None of us is immortal – as someone (probably lots of people) once said “everybody dies” – although few know beforehand exactly when that is going to happen. A seemingly growing trend is to generate a “bucket list” – things to do before I die – always assuming I get round to them in time that is…. The longer the list, the less chance that you will actually complete it!
I have never been overly attracted to the idea of creating such a list. Partly because there are so many things that it would be “good to do” that it would be really difficult deciding what to leave off the list!! It would seem impossible to generate a finite list. We will all, however, do some things between now and when we do indeed “kick the bucket” 😉 How do we decide what to do?
When we are young the thought would rarely, if ever, crop up that we should do something because it might be the only chance we get before we die. Even for someone with a high awareness of their own mortality, it would be unusual to assume that life will be cut short when we are only just beginning, so to speak. As we get older, the mortality rate is, of course, higher – the mere fact that we have survived this far means that there is less time to go…..
At some point in everyone’s life there must come a realisation that the time that they have remaining is becoming limited – unlike the (seemingly) limitless opportunities in front of a teenager, for someone in their sixties, seventies or older there is only a limited time – so get out that bucket list and start ticking things off!! Not for me.
I received a “wake up” on my own mortality a few years ago – whilst I feel perfectly healthy, there is now an awareness that the length of time left for me is definitely limited. I have no idea whether it is going to be one year, ten years, twenty years or more – but it is now something that I can see on the horizon and which will only get closer.
Pondering this, I began to think through what I wanted to do with the rest of my life. I think that at the time of my last treatment I was reconsidering what was ‘important’ or ‘necessary’ – and I might have alluded to some of that in previous blog entries. Why read a book? What will that ‘add’ to my life? Why watch a TV programme? Why listen to a concert? Why do anything, I guess. This is, sort of tied up with the “BIG” question – the meaning or purpose of our lives. What is the point of anything that we do? You will know from previous writings here that my answer would at least partially be that we cannot know!!
That is CANNOT not DO NOT – an important distinction.
Everything is interconnected, therefore even the smallest thing that I do can have implications that are incomprehensible to me. So, should I read that book, watch that TV programme, listen to that music? Probably yes – if it brings me enjoyment. However, that doesn’t really amount to a bucket list.

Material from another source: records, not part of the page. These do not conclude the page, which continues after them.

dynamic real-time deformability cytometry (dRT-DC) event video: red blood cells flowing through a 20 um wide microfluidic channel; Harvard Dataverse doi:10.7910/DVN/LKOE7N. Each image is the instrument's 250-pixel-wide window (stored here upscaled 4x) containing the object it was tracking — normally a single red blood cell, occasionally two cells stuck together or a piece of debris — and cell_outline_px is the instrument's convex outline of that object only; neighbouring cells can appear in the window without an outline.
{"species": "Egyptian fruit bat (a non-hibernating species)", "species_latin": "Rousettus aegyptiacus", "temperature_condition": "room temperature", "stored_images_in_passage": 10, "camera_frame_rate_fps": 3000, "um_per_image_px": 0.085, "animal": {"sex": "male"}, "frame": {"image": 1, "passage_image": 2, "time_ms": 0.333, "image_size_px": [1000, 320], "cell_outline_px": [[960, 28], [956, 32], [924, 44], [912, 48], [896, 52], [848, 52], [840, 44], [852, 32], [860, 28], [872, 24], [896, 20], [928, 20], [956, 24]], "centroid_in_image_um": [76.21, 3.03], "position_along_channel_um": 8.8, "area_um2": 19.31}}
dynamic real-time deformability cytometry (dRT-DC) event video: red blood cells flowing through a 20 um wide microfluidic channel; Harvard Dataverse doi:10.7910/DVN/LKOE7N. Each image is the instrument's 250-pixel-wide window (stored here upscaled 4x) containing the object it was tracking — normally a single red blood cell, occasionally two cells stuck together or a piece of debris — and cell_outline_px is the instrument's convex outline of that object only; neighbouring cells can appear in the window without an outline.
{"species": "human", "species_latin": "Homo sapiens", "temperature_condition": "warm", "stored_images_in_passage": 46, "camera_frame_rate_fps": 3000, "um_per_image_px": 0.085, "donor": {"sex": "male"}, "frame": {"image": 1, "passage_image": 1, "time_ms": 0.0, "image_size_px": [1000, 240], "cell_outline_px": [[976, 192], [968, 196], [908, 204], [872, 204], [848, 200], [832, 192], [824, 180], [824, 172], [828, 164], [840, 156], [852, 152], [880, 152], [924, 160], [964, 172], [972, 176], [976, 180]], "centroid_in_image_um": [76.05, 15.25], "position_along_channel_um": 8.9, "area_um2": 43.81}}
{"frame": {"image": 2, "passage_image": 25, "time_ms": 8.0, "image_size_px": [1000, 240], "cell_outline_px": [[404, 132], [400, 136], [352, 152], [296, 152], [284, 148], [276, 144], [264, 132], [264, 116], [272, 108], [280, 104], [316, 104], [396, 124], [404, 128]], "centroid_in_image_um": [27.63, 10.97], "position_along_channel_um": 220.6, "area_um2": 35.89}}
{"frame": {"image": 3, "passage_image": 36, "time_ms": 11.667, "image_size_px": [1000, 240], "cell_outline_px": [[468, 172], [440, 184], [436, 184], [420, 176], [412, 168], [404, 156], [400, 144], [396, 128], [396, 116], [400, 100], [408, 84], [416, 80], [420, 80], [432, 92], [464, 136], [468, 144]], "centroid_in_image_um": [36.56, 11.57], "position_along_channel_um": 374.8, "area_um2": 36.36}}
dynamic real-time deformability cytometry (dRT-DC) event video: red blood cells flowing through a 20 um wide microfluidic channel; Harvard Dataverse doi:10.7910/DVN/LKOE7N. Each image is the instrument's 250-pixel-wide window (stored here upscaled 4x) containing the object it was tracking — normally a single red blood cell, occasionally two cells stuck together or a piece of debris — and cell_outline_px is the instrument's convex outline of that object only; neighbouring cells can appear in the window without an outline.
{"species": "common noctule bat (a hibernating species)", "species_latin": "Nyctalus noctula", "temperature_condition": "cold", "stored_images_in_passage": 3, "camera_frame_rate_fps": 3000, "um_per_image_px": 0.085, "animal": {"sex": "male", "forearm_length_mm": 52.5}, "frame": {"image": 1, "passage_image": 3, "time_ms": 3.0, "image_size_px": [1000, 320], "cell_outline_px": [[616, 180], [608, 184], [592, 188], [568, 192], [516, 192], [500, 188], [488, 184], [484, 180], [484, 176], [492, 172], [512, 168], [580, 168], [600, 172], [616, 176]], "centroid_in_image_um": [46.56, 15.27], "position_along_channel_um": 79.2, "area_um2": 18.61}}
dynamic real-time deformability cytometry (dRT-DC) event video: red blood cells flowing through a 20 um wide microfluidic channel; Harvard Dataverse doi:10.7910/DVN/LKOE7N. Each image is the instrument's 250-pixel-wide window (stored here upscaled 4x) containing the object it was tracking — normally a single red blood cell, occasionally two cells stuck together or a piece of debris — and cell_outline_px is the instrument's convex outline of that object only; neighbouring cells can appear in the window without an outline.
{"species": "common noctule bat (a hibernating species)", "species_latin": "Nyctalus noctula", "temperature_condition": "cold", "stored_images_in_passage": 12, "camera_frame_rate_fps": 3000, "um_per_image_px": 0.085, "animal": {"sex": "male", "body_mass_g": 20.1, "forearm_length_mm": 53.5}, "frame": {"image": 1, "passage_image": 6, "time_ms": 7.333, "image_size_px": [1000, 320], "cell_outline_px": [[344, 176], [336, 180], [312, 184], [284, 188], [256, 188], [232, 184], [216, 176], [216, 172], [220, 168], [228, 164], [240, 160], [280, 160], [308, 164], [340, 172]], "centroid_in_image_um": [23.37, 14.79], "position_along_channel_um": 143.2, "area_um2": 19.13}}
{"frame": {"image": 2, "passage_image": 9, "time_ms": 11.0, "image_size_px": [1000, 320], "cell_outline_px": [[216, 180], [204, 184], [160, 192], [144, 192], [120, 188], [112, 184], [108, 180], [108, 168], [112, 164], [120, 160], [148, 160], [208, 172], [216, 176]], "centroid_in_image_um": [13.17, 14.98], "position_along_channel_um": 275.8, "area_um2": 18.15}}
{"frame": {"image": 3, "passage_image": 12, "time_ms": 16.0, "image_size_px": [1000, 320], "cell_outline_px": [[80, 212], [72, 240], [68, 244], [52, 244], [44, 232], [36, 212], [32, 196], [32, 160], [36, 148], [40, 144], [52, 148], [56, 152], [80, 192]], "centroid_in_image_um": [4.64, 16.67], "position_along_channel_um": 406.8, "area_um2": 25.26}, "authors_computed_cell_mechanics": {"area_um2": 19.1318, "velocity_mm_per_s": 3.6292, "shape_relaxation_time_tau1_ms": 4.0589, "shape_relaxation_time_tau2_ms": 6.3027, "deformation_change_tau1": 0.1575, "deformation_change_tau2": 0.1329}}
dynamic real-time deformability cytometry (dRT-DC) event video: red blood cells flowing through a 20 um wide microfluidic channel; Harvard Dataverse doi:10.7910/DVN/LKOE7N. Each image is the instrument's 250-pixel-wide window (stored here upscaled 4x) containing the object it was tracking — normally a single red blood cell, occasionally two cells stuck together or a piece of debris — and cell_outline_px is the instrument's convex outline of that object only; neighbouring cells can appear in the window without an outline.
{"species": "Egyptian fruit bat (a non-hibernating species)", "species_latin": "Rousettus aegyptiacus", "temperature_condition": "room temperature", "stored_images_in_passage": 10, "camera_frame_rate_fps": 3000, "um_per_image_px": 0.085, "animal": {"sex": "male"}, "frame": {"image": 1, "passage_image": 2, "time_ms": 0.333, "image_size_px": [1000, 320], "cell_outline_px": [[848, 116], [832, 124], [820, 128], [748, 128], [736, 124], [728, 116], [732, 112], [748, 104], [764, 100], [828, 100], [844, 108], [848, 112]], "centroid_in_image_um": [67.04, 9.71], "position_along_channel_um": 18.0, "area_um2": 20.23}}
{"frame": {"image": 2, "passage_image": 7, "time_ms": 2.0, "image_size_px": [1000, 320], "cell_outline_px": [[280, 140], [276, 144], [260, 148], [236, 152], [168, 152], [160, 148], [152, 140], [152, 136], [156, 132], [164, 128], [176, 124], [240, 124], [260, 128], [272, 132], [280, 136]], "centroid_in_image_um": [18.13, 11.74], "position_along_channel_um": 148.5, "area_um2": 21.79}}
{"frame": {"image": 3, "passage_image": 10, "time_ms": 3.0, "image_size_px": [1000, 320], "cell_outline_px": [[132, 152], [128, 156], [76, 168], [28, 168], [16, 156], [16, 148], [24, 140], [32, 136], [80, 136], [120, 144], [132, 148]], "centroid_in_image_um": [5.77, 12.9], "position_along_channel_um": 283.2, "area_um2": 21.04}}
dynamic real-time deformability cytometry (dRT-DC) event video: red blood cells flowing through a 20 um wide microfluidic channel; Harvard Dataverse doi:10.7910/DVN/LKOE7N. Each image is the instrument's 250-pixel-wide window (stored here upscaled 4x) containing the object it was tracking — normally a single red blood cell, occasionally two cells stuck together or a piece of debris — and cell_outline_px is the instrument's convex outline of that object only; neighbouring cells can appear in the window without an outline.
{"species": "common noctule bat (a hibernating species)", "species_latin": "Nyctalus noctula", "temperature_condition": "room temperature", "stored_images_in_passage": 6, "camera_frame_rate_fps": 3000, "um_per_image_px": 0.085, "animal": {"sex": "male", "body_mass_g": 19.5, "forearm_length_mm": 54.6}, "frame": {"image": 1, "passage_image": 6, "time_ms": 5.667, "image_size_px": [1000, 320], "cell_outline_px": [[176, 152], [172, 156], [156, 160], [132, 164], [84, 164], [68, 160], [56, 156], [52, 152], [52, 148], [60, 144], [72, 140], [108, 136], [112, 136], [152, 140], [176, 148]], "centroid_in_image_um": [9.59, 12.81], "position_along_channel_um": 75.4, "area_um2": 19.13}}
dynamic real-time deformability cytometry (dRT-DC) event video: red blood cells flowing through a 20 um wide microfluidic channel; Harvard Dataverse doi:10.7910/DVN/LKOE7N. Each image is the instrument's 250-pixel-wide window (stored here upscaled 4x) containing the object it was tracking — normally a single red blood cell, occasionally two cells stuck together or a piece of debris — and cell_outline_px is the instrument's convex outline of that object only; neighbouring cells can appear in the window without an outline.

The answer that I came up with when pondering the question “what does it mean to ‘make the most’ of what is left of your life” was surprisingly (or perhaps not) simple – it was “make memories for others“.
We cannot know what the afterlife looks like – many would argue that there is no afterlife – so there is no way of knowing how to prepare ourselves for that. Nothing on that bucket list is going to make a difference – or at least it is unlikely and we can certainly not predict what would and what would not. We can be sure that we will leave people behind – our spouse, our children, maybe even our parents, our siblings, friends and acquaintances. Some of them may be glad to see the back of us!!
In whatever time we have left though we do have the opportunity to create more memories for these people – memories that include us in some way. Things that, once we are gone, they can reflect on and remember the “good times”. Things that will reduce the sense of loss – clearly memories do not fill the gap entirely, but what could be better when you lose a loved one than a whole raft of new memories, fresh in your mind.
Putting myself on the other side of the fence for a moment, the memories must be treated in a positive way. It would be easy to let a feeling of regret grow – we have all these memories – but there could have been so many more. That way lies unhappiness. It is, partly, like the “glass half full” conundrum – we can either rejoice in what memories we have, or despair in the fact that we can no longer add to them. The former way sort of pays tribute to the memories – the latter will inevitably result in them fading much more quickly.
Is this a “red thread” from beyond the grave? In some ways I guess that is exactly what I am describing. Those to whom we are most closely tethered will sense only a slight loosening of the bond when there is a good store of memories to keep it quite strong.
So, that is what we leave – for some this will be supplemented with things that are, I guess, more practical – famous authors leave books; composers leave wonderful music; the rich leave their inheritance. All of these will actually regenerate memories – each time a Beethoven symphony is played there are people who are drawn into his world and can imagine a little of what it was like to be Beethoven.
Not all of us will have this benefit though, most must be content with ‘just’ the memories – so it is important to make sure that they are maximised – and worth leaving…
Perhaps one day I will write about the other side of the coin – what happens to our own memories when we die – that is a much harder question to address.